McGhee remembered a silent vigil in Raleigh, N.C., at which a woman threatened to hit her with an umbrella. Nonviolent resistance training had prepared her to avoid retaliation. Fellow activist Lloyd Tyler, who was much older than McGhee, took two decisive steps to place himself in front of her to take the blow. The woman shook the umbrella and shouted at Tyler before walking away without striking any of the demonstrators. The incident taught McGhee the importance of committing to nonresistance. “It also taught me how a simple act can defuse a situation,” McGhee said.
Inspirations for McGhee’s activism come from Friends she knew in Raleigh (N.C.) Meeting as well as Quakers from Princeton (N.J.) Meeting.
Pacifist Catholic priests Philip and Dan Berrigan were also examples for McGhee. Ann Yasuhara, of Princeton Meeting, who ran a draft counseling service and was a member of Earth Quaker Witness also influenced her activism. McGhee served on Yasuhara’s end-of-life support committee before she passed away in 2014.
McGhee has participated in Prayers for Peace, an antiwar demonstration in Princeton, for two years.
Consistently attending meeting for worship sustains McGhee spiritually and equips her for activism. McGhee also serves on her meeting’s Care and Concern Committee and Worship and Ministry Committee. “I don’t know how anyone can be assured of their ability to change things in a peaceful way without being in the presence of Spirit,” McGhee said.
Phyllis Taylor, a member of Germantown Meeting in Philadelphia, Pa., also shared her story with Brubeck.


Left: Phyllis Taylor in a still from her video interview for PEACEWARD, 2025. Courtesy of Ross Brubeck. Right: Phyllis and Richard Taylor at a Witness for Peace vigil in Washington, D.C., in the early 1990s. Each of the crosses has the name of someone killed fighting against the right-wing dictatorship in Nicaragua. Photo courtesy of Phyllis Taylor.

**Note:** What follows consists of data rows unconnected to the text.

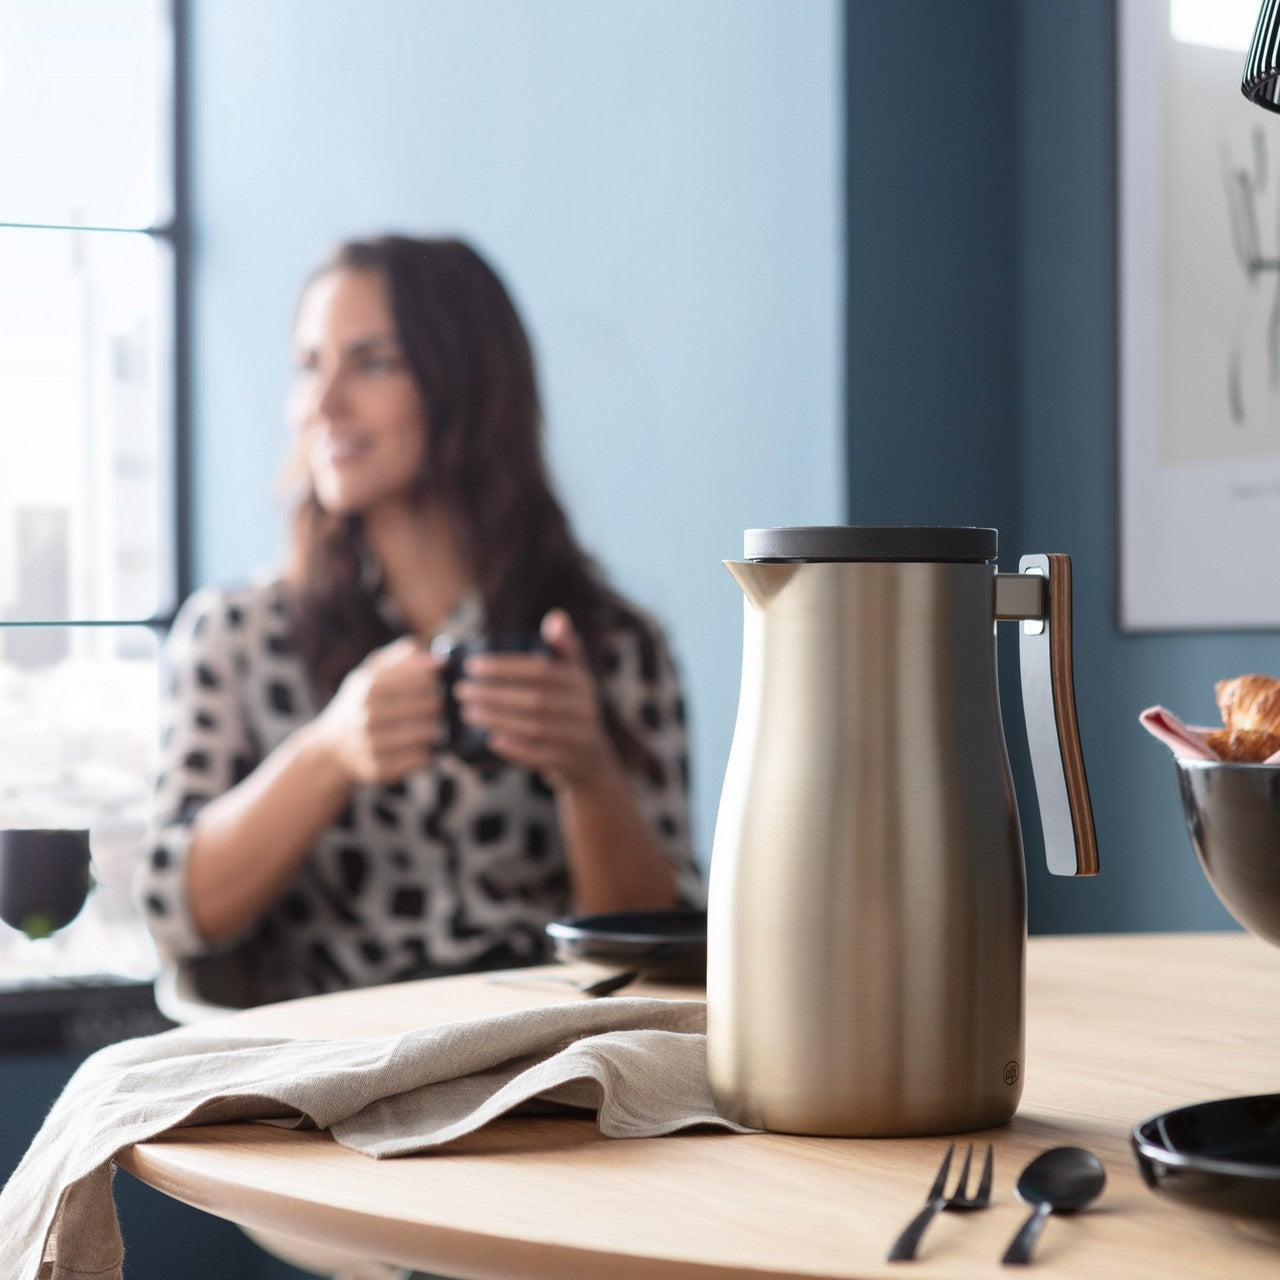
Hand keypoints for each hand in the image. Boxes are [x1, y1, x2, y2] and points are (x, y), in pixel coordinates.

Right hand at [314, 636, 442, 783]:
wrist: (331, 748)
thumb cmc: (360, 704)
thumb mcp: (371, 674)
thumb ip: (402, 659)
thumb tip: (438, 660)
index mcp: (370, 686)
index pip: (422, 677)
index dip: (437, 679)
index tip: (440, 682)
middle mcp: (369, 715)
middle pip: (429, 705)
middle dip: (440, 705)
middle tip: (441, 707)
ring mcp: (373, 744)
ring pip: (428, 733)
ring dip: (437, 729)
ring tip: (434, 726)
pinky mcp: (380, 768)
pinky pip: (421, 758)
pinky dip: (429, 752)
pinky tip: (424, 747)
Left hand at [454, 609, 612, 790]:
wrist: (592, 761)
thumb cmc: (572, 709)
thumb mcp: (575, 676)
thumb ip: (564, 646)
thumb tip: (556, 617)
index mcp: (581, 681)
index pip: (541, 670)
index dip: (505, 667)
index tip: (472, 665)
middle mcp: (585, 708)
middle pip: (535, 699)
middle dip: (494, 694)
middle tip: (462, 690)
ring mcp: (579, 737)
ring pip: (534, 727)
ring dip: (497, 719)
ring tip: (467, 712)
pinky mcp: (571, 764)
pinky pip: (540, 756)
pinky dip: (515, 749)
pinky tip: (491, 740)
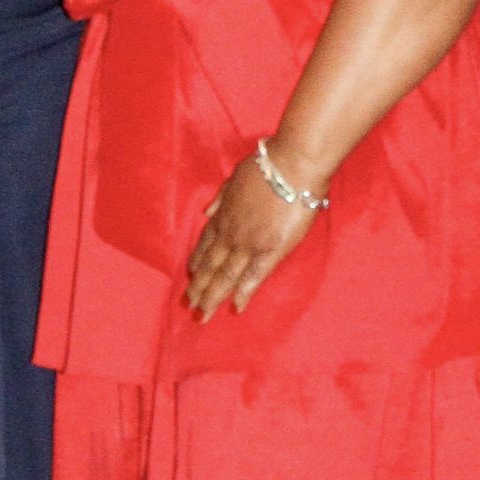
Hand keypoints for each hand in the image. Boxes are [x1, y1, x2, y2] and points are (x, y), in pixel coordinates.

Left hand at [184, 147, 322, 320]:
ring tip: (202, 314)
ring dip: (212, 295)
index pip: (205, 243)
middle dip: (198, 286)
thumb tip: (206, 212)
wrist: (291, 165)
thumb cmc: (267, 164)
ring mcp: (249, 244)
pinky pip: (253, 277)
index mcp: (223, 215)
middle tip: (187, 305)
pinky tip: (236, 307)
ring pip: (225, 275)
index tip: (190, 275)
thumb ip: (221, 197)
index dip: (197, 261)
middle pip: (210, 265)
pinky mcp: (270, 251)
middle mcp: (231, 233)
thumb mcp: (235, 176)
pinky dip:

Taylor and her late husband, Dick, helped to start Witness for Peace in Nicaragua. The couple’s children convinced them not to travel to Nicaragua at the same time for fear that they would both be killed by landmines. Witness for Peace, which formed in 1983, organized against U.S. support of right-wing rebel group the Contras in Nicaragua, according to the group’s website.
Taylor has served on the board of Amnesty International and has taught healthcare professionals to recognize signs of torture. She has also worked as a hospice nurse.
Taylor noted that as people age in U.S. society, they can fall into “hopelessness, helplessness, and boredom.” To counteract these trends, she volunteers at Wesley Enhanced Living at Stapeley, a senior living community in Philadelphia. She also delivers food to people facing food insecurity. She currently works with incarcerated families as well as crime victims, and also volunteers with New Sanctuary Movement, an immigrant justice group in Philadelphia.
Taylor draws inspiration from a poem called “The Shut-In Freedom Fighter” by Hope Douglas J. Harle-Mould, a United Church of Christ minister. The poem, which is based on fact, tells the story of a woman living with multiple sclerosis who counters her own depression by writing letters advocating the release of a political dissident incarcerated in Indonesia. Ultimately her persistent writing gains his release and he writes to thank her.
“I want to empower people to say, ‘You don’t have to do the dramatic,’” Taylor said. ”I think it’s vital that people don’t give in to despair.”